═════ 本文 ═════
概要
こちらの記事(低レイヤを知りたい人のためのCコンパイラ作成入門)を読んで、コンパイラについて勉強中です。
最終的にはごくごく簡単なパーサとごくごく簡単な言語を実装して、Unity上でVM的に簡単なコマンドを外部から与えられる環境が作れたらいいなーと思っております。
さて、上記記事のコンパイラ実装はC言語が使われています。
ステップバイステップで分かりやすいのですが、若干端折られている箇所があり、そこを想像で埋めて実装していたら変なエラーが出てきたのでデバッグを行う必要があり、そのためのgdb
の諸々をメモっていこうと思います。
※ なので、随時更新予定。
gdbのインストール
今回、実装にあたってはアセンブラの出力とそれをアセンブルして実際に実行するまでを確認する必要があるため、WindowsでLinuxが使える環境(Windows Subsystem for Linux - WSL)を整えてから実装を開始しています。
その関係で、Visual StudioなどWindows側で実装が行えず、サブシステムを利用しているのでgdb
自体も別途インストールしました。
gdbのTUIモードをオンのものをインストールする
TUIモードとは、Text User Interface
の略で、以下のような見た目のgdb
を起動することができます。
最初、gdb
のサイトから最新版を落としてきてインストールしたのですが、いわゆるIDEのように、ブレークした箇所を追いながら見ていくモード(TUI Mode
)がオンにできず、結局以下の記事を参考にして改めてインストールしたところ無事に動作させることができました。
回答に書かれている内容を引用させてもらうと、以下のように実行することでインストールすることができます。
$ apt-get build-dep gdb
$ apt-get source gdb
$ cd gdb-7.7.1 # 適宜、DLされたバージョンに置き換えてください
$ ./configure --enable-tui=yes
$ make
# grab a coffee
$ sudo make install
全然関係ないけど、英語のこういうコメント好きw(# grab a coffee
)
さらに、そのままインストールすると以下のようなエラーが出てしまいました。
You must put some 'source' URIs in your sources.list
以下の記事を参考に、apt
をupdate
したら無事にインストールできるようになりました。
$ sudo su -c "grep '^deb ' /etc/apt/sources.list | \
sed 's/^deb/deb-src/g' > /etc/apt/sources.list.d/deb-src.list"
$ sudo apt update -y
いちおうメモ
基本的には上で紹介した記事を参考にインストールできると思いますが、自分が最初に参考にした記事もメモのため残しておこうと思います。
インストールについては以下の記事を参考にさせていただきました。
また、WSL自体のセットアップはこちらを参考にさせていただきました。
デバッグ情報込みでコンパイルする
gcc
など、C言語をコンパイルする際にデバッグ可能な情報を付与した状態でコンパイルしないとデバッグが行えません。
gcc
では以下のようにすることでデバッグ用の情報(シンボル情報など)を付与してコンパイルします。
$ gcc -g -O0 hoge.c
これで、デバッグ情報付きのa.out
ファイルが生成されるので、これをgdb
から実行してやることでデバッグが可能となります。
═════ 検討するデータ ═════
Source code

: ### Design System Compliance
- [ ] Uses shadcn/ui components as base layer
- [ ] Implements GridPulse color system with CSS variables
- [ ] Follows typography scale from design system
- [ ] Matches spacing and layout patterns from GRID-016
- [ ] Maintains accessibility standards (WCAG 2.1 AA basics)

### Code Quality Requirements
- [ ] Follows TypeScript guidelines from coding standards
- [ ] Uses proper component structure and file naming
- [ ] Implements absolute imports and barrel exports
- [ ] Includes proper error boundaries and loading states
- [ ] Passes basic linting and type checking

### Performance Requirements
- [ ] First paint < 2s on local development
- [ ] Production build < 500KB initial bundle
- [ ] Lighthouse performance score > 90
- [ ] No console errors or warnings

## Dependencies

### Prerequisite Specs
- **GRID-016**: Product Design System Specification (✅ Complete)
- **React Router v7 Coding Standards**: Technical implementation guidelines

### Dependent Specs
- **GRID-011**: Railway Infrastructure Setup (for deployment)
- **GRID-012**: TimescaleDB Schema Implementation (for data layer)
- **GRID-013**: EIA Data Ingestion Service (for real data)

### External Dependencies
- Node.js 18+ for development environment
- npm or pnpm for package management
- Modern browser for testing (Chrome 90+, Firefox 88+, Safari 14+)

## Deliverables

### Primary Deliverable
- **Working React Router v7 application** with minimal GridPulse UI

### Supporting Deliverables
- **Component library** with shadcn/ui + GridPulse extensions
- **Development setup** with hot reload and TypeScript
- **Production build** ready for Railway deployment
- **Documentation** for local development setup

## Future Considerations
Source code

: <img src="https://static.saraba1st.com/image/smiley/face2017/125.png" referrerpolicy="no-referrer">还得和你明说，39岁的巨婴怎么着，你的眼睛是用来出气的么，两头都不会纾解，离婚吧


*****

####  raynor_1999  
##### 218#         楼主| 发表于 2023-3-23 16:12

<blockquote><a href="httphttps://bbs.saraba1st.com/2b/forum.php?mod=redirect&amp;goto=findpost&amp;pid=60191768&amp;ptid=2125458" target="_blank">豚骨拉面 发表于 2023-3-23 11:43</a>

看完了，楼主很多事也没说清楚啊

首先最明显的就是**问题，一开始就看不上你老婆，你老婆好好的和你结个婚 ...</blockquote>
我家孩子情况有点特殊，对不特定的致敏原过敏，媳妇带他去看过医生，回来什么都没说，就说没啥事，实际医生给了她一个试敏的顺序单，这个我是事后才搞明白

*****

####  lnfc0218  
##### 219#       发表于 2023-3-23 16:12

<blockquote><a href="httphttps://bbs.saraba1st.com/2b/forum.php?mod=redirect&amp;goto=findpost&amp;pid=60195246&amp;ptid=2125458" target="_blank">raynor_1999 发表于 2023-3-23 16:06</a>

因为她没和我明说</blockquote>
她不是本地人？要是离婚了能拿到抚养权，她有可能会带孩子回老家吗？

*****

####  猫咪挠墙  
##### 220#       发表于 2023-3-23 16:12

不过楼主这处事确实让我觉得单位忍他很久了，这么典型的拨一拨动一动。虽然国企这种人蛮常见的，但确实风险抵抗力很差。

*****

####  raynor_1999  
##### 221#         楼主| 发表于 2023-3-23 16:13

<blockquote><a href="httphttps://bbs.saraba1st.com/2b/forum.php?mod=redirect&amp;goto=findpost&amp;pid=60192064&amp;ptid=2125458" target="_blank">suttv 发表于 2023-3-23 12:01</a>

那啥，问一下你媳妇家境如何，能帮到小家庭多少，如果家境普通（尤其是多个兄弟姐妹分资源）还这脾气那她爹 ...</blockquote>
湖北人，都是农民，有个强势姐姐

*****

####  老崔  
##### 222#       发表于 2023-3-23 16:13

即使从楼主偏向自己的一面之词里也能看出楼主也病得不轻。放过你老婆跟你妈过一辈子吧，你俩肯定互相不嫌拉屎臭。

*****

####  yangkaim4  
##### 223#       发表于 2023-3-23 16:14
═════
═════ 検討するデータ ═════
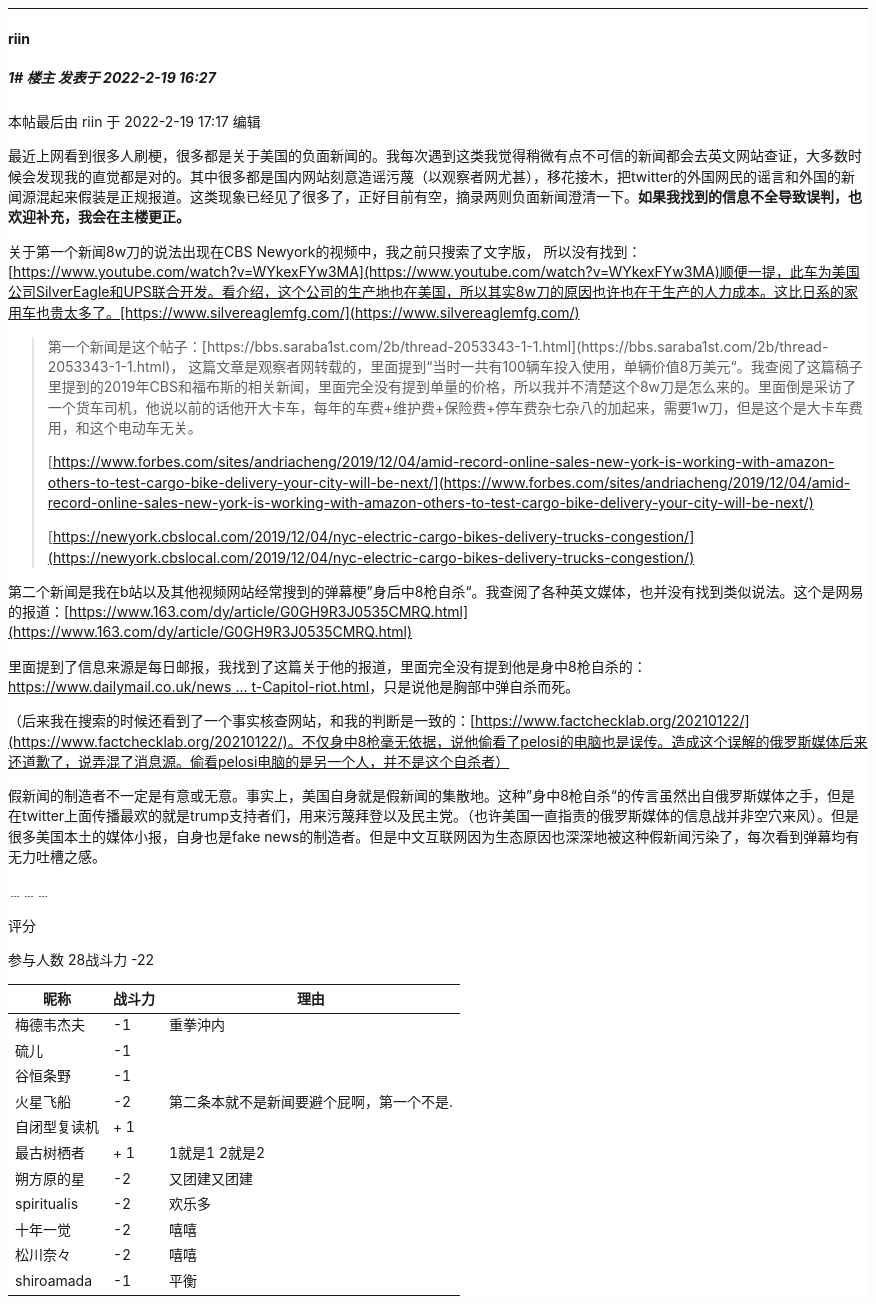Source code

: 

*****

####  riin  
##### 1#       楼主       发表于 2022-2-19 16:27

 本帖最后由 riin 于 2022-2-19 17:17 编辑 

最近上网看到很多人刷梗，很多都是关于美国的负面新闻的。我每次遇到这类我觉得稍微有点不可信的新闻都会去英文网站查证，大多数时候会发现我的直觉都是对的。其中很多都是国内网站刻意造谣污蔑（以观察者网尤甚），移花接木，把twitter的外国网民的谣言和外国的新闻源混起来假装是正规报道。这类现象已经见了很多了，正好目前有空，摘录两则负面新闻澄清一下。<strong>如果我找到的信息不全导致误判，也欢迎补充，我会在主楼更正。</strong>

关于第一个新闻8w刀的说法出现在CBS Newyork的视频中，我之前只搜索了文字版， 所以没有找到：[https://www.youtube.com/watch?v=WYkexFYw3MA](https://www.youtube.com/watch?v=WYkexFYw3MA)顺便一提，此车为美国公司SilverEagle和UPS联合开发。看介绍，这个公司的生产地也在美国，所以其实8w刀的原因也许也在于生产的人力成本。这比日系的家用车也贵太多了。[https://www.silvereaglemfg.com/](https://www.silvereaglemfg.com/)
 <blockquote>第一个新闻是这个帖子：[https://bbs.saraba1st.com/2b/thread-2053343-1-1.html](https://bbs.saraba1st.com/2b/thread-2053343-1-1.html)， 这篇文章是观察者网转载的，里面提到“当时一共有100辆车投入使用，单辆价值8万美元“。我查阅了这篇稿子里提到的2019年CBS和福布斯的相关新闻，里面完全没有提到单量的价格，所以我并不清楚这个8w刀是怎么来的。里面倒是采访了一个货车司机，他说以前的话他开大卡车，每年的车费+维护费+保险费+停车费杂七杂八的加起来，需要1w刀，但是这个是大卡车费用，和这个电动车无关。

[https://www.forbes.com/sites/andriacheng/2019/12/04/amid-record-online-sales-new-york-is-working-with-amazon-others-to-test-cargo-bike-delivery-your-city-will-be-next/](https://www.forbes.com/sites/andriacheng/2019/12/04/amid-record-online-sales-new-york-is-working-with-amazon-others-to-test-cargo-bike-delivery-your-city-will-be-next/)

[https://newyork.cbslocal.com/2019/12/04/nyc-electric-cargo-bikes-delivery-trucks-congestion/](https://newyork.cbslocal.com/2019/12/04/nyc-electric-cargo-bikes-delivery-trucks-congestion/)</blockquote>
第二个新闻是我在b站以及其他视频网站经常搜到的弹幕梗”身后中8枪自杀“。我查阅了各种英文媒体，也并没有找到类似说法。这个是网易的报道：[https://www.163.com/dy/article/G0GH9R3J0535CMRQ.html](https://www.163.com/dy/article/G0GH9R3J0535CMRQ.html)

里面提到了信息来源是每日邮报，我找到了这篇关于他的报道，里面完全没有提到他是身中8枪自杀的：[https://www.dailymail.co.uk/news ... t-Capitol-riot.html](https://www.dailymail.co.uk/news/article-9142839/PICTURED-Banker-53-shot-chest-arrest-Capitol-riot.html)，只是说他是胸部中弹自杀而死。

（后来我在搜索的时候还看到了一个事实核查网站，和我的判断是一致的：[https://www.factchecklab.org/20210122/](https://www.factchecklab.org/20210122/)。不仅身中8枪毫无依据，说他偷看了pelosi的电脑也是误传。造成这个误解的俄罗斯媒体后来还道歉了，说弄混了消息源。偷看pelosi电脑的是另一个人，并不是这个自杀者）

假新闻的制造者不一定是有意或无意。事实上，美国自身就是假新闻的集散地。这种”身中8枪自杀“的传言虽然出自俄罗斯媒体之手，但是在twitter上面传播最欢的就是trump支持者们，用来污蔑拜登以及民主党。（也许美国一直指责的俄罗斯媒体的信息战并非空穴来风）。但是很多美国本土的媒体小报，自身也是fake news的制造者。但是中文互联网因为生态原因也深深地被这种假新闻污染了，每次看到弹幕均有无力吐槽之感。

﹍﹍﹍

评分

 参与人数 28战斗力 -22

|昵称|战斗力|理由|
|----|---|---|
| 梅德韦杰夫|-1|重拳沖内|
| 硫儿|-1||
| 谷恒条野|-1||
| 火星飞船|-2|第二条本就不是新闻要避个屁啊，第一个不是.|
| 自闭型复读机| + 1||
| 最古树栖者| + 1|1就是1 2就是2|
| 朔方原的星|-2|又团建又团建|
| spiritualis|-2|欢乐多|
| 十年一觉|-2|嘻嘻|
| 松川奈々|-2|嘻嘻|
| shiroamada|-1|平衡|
═════
> **課題の指示**:
本文で、デバッグ用の情報を付与してコンパイルするためにgccで実行するとされているコマンドを答えよ。

> **解答**:
「gcc -g -O0 hoge.c」である。